Your result should be every line of the records below that contains the word "phức".

▼

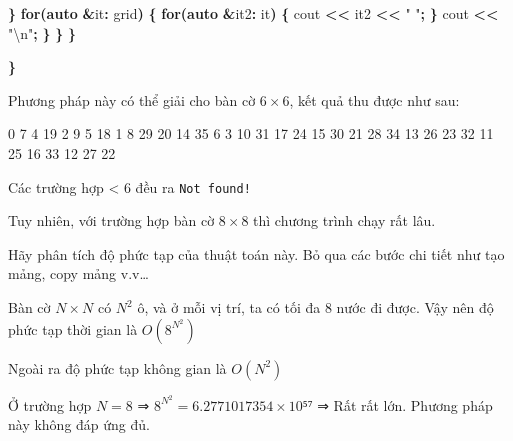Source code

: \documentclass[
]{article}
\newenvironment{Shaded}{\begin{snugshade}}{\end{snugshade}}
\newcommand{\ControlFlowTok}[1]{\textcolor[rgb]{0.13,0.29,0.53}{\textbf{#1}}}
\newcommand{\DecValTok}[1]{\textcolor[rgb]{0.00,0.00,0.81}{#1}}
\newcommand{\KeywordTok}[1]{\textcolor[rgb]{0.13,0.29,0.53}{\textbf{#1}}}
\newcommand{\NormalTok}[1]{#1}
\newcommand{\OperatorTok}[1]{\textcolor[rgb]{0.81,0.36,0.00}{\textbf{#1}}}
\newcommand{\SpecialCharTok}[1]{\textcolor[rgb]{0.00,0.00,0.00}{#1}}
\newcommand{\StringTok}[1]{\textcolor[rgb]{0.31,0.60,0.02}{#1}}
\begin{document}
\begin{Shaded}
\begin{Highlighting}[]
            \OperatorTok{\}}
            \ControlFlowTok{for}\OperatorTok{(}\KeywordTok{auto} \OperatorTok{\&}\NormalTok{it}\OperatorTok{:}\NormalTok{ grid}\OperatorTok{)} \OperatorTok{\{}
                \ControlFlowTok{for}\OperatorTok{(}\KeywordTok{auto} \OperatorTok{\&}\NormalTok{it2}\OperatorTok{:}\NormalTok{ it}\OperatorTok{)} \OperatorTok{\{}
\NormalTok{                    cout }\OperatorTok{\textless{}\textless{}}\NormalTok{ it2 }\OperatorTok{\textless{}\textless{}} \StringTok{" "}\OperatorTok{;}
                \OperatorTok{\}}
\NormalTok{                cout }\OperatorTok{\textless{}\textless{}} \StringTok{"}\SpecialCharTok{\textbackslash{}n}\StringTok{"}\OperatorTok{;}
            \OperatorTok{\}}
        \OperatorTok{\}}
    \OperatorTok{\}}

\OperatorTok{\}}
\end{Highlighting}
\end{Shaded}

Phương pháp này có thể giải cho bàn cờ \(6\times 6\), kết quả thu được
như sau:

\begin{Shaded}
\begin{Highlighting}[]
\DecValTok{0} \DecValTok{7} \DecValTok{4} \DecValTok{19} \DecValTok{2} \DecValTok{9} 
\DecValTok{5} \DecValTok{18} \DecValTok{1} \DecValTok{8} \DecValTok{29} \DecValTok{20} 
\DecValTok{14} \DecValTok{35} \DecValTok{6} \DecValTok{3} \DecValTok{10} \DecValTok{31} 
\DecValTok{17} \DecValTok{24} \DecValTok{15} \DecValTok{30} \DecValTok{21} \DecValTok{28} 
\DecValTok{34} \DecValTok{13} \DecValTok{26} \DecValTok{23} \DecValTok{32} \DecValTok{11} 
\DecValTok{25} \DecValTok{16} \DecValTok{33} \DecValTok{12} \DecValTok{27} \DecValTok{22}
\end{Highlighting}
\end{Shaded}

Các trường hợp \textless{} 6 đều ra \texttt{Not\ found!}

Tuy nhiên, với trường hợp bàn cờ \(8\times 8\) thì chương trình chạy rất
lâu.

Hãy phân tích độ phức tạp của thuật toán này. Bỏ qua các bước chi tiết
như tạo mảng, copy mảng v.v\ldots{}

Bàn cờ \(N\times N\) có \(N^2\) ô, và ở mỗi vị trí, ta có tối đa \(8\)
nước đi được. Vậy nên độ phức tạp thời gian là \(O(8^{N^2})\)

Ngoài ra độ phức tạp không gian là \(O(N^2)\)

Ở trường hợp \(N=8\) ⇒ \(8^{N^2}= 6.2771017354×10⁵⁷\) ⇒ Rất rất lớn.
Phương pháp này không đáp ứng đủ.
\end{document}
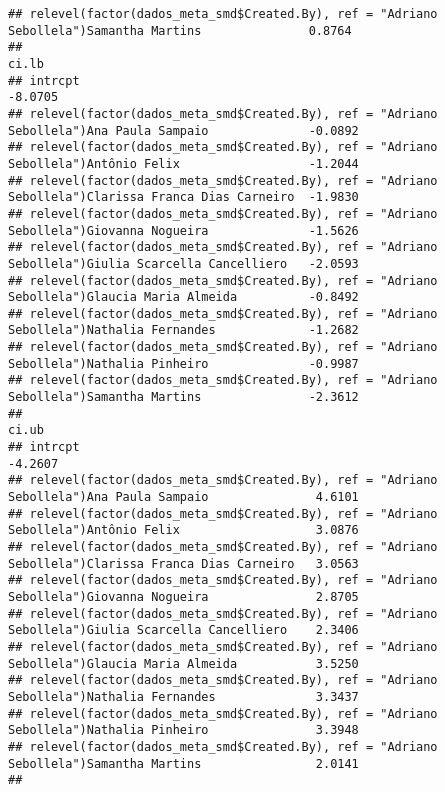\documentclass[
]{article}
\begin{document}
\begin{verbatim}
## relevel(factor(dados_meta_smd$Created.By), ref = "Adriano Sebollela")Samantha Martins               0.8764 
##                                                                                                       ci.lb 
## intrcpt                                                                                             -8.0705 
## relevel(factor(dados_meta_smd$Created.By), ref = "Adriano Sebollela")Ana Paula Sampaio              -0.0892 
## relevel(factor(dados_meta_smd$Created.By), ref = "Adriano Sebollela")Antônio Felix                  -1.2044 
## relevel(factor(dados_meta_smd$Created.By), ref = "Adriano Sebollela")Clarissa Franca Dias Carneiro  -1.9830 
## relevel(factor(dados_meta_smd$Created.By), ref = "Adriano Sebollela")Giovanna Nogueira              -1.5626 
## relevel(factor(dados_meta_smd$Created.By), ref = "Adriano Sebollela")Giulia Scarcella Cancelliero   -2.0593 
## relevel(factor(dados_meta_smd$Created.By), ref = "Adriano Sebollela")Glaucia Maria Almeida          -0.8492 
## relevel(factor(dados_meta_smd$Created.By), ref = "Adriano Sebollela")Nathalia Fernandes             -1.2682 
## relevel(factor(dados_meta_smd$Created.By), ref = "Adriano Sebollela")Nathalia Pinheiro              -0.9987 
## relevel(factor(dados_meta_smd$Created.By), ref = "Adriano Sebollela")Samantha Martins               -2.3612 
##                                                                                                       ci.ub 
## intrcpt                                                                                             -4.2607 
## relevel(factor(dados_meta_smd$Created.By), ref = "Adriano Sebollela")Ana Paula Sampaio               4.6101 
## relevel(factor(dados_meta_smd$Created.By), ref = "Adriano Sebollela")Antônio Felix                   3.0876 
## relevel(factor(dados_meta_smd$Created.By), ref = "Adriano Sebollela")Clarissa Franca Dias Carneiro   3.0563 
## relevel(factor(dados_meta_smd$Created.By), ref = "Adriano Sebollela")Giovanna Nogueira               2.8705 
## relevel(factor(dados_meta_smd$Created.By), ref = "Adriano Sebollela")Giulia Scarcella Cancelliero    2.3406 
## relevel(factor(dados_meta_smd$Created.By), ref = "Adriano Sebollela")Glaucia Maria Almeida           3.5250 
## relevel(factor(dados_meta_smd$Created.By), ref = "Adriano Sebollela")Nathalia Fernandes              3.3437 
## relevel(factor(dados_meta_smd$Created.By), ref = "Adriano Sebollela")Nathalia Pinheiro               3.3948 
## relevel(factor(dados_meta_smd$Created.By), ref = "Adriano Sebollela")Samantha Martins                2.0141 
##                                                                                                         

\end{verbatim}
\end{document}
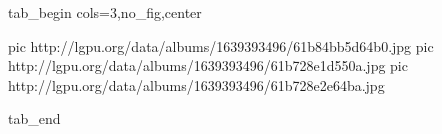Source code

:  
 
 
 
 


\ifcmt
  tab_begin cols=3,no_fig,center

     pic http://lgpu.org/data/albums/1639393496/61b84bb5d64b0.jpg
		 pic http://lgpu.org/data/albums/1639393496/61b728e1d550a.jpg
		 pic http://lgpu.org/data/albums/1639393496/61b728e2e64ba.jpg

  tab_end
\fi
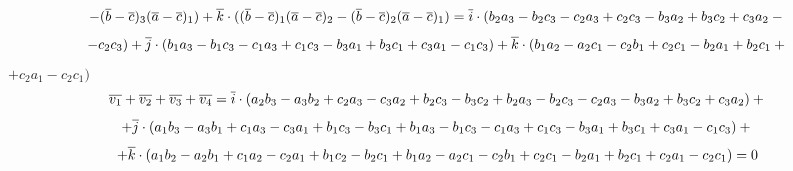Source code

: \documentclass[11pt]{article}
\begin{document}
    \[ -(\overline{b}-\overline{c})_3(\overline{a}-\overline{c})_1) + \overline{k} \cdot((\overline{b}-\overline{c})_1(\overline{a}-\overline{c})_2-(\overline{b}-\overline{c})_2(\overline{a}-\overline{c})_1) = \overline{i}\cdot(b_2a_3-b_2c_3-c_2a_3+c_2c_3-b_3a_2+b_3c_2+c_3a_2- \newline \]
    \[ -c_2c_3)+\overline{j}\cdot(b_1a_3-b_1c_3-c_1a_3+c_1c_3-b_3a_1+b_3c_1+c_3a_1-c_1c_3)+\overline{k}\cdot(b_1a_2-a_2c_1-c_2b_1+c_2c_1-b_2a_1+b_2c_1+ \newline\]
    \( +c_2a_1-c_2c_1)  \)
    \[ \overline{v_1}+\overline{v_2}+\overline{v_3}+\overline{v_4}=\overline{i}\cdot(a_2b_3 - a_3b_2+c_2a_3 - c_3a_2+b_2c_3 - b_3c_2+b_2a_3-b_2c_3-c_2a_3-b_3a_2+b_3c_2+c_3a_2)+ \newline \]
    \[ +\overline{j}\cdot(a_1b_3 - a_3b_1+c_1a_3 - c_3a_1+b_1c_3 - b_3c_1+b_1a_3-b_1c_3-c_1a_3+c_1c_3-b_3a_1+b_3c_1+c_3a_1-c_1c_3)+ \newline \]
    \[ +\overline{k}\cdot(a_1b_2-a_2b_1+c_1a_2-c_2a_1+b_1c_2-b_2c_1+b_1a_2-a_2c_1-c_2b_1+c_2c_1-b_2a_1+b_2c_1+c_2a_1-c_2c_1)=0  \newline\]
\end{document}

▲

* Response box:
Hãy phân tích độ phức tạp của thuật toán này. Bỏ qua các bước chi tiết
nước đi được. Vậy nên độ phức tạp thời gian là \(O(8^{N^2})\)
Ngoài ra độ phức tạp không gian là \(O(N^2)\)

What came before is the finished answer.